> [PROMPT] Print verbatim the opening line of the material and every subsequent line through the one containing "0: (470, 114, 0.61)".

#### DATA SECTION

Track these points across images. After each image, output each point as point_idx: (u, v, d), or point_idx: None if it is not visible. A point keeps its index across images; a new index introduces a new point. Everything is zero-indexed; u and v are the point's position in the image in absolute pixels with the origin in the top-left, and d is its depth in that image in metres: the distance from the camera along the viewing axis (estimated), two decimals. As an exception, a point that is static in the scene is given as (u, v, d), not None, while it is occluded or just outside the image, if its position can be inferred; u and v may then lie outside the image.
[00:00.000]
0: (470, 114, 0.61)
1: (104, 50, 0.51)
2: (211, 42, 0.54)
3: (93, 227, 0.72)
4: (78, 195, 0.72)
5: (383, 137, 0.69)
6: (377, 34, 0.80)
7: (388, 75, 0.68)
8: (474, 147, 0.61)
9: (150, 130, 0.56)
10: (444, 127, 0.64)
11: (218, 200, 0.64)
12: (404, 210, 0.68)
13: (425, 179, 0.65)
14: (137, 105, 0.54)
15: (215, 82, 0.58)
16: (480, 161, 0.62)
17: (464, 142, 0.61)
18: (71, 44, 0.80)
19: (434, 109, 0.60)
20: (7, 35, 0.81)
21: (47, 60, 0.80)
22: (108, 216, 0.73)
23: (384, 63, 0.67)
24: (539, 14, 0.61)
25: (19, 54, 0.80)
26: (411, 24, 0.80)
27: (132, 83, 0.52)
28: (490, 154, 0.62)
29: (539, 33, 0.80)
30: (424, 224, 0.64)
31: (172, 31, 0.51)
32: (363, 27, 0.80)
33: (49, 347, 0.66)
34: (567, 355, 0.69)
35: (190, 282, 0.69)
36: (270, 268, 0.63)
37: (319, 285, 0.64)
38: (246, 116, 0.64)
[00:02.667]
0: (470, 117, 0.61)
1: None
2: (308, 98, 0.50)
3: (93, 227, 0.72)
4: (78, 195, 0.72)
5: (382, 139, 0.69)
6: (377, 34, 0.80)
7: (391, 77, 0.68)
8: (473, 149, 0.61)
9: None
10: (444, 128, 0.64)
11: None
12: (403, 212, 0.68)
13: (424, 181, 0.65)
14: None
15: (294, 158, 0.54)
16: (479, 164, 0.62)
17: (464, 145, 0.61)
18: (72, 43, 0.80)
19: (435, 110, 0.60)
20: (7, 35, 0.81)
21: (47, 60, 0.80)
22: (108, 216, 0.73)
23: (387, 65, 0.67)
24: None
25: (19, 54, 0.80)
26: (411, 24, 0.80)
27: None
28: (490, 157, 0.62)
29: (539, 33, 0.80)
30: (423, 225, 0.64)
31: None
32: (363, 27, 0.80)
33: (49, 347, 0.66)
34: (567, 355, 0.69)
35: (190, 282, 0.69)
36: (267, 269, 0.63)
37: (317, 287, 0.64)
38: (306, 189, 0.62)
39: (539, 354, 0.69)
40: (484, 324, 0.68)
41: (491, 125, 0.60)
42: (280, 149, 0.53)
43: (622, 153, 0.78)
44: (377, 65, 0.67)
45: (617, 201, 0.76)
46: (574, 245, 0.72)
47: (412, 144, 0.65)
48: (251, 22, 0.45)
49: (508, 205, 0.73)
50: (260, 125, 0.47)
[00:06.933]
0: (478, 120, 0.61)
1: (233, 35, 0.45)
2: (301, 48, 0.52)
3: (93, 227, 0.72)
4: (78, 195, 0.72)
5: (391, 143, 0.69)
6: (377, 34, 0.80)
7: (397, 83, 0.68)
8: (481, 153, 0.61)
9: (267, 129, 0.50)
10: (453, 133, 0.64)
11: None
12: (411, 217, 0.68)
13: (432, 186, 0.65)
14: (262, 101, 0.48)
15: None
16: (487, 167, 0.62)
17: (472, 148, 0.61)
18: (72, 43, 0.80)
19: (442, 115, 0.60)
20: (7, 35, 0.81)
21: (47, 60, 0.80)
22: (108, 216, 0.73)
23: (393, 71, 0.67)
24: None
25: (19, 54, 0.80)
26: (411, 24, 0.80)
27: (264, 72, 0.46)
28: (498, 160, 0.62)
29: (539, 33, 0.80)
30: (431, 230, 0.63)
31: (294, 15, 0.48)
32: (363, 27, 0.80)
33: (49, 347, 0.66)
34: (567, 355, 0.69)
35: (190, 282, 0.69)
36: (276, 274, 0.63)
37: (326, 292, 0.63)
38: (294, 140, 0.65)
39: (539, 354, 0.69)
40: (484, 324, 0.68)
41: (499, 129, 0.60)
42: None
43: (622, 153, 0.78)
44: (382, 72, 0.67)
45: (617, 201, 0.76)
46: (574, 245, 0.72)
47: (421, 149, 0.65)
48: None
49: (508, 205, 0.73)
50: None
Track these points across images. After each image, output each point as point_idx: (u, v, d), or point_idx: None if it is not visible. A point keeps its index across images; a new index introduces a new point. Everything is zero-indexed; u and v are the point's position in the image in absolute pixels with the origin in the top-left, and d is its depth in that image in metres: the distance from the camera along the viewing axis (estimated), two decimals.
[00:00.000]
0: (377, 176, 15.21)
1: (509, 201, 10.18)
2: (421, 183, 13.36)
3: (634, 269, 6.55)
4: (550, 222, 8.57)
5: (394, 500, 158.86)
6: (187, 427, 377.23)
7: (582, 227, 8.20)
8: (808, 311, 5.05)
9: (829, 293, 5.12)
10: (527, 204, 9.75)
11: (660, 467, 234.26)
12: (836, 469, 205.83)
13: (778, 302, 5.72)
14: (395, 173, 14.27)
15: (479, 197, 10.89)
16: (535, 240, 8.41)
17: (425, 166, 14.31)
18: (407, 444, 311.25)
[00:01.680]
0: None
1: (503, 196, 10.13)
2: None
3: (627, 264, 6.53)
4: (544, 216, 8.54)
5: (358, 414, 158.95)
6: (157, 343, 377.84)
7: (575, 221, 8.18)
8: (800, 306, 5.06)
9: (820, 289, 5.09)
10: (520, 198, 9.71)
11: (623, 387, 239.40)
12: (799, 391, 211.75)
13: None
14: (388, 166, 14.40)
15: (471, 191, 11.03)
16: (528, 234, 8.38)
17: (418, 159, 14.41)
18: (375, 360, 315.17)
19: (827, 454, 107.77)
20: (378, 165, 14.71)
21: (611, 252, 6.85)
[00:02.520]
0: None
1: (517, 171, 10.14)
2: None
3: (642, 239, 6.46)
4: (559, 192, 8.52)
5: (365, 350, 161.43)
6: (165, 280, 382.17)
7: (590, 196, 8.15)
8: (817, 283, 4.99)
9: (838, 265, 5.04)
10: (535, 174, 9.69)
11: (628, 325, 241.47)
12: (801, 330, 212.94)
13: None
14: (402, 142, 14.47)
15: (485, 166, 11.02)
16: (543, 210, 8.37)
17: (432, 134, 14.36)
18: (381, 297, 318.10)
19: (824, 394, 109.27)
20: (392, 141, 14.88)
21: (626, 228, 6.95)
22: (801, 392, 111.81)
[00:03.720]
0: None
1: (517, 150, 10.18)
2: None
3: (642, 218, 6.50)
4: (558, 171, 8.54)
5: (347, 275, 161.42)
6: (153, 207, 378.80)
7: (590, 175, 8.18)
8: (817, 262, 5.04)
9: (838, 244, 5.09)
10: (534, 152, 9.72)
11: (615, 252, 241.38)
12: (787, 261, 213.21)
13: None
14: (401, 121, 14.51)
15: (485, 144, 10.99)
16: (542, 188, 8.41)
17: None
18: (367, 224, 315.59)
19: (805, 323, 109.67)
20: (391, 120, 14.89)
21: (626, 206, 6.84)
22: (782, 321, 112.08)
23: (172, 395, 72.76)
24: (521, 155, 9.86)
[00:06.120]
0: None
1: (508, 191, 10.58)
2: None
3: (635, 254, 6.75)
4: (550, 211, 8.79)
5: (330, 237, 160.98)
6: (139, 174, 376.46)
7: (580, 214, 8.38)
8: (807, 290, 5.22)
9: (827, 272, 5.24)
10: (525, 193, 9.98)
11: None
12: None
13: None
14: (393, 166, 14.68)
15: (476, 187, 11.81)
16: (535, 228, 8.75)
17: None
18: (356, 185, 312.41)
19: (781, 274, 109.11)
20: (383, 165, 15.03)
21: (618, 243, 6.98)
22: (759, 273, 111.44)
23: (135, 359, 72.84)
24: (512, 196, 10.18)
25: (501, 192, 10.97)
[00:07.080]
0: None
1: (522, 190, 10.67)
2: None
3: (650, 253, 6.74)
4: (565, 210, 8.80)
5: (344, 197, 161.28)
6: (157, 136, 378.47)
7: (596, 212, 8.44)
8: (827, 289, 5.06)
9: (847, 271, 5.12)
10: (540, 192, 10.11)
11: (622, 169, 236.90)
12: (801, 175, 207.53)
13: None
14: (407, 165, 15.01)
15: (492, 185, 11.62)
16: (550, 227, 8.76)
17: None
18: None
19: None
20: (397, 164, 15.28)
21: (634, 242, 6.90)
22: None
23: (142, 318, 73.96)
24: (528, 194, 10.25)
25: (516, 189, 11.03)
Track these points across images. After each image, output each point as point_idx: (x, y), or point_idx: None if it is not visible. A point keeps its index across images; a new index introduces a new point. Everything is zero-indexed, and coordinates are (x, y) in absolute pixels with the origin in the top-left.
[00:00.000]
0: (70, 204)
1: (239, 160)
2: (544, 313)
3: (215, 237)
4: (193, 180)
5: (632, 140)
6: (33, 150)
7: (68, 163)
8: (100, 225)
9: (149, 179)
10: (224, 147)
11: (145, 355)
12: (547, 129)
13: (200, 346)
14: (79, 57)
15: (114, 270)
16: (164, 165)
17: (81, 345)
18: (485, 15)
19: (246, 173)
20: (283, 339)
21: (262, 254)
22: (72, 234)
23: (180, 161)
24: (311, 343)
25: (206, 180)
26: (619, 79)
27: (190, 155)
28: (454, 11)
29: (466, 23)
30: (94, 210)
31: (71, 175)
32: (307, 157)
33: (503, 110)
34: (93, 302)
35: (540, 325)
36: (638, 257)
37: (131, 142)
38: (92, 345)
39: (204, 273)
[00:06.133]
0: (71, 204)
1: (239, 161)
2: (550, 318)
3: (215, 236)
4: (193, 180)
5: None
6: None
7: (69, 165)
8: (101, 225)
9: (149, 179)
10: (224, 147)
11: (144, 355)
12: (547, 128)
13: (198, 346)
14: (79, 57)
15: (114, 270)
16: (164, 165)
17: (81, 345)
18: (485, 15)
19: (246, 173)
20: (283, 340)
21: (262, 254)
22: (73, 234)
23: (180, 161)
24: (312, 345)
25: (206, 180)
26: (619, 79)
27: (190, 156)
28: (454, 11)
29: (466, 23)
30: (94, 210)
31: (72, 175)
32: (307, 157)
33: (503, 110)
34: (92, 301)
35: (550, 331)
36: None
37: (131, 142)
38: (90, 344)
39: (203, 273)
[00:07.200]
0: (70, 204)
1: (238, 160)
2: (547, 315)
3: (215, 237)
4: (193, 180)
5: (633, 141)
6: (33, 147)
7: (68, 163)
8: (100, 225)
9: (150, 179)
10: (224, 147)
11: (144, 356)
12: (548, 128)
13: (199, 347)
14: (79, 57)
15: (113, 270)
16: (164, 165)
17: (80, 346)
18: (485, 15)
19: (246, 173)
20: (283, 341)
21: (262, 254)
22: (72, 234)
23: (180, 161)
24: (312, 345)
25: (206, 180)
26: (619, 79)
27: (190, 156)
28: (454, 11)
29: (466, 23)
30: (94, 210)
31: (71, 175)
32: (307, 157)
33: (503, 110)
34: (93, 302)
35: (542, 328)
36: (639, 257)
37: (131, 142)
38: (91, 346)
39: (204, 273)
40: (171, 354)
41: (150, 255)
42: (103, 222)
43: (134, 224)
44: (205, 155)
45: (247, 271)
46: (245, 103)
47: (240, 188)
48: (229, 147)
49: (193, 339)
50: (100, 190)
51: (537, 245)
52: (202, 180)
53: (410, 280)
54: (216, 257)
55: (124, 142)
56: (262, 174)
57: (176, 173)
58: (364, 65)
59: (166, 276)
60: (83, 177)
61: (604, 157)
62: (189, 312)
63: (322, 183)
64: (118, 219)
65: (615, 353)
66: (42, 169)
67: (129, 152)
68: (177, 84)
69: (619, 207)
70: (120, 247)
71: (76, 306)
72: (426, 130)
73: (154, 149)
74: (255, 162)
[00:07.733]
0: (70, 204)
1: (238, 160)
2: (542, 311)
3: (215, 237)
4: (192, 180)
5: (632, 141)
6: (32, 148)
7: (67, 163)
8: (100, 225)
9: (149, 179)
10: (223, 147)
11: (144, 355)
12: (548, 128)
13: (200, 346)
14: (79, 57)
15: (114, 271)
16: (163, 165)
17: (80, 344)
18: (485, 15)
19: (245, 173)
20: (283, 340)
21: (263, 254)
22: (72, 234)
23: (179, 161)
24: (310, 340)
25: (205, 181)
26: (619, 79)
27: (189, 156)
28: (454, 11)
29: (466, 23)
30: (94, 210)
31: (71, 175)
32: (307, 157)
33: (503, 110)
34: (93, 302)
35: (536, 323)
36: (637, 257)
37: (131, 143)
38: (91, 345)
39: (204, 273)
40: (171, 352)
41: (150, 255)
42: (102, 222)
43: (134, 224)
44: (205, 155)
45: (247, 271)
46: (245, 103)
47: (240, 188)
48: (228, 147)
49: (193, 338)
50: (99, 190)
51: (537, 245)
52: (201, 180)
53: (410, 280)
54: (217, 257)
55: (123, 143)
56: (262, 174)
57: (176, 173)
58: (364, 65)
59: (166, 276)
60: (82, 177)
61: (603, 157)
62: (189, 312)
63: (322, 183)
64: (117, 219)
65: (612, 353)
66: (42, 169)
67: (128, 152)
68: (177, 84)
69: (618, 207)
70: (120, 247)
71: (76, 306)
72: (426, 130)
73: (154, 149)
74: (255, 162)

########

> [RESPONSE BOX]
Track these points across images. After each image, output each point as point_idx: (u, v, d), or point_idx: None if it is not visible. A point keeps its index across images; a new index introduces a new point. Everything is zero-indexed; u and v are the point's position in the image in absolute pixels with the origin in the top-left, and d is its depth in that image in metres: the distance from the camera along the viewing axis (estimated), two decimals. As an exception, a point that is static in the scene is given as (u, v, d), not None, while it is occluded or just outside the image, if its position can be inferred; u and v may then lie outside the image.
[00:00.000]
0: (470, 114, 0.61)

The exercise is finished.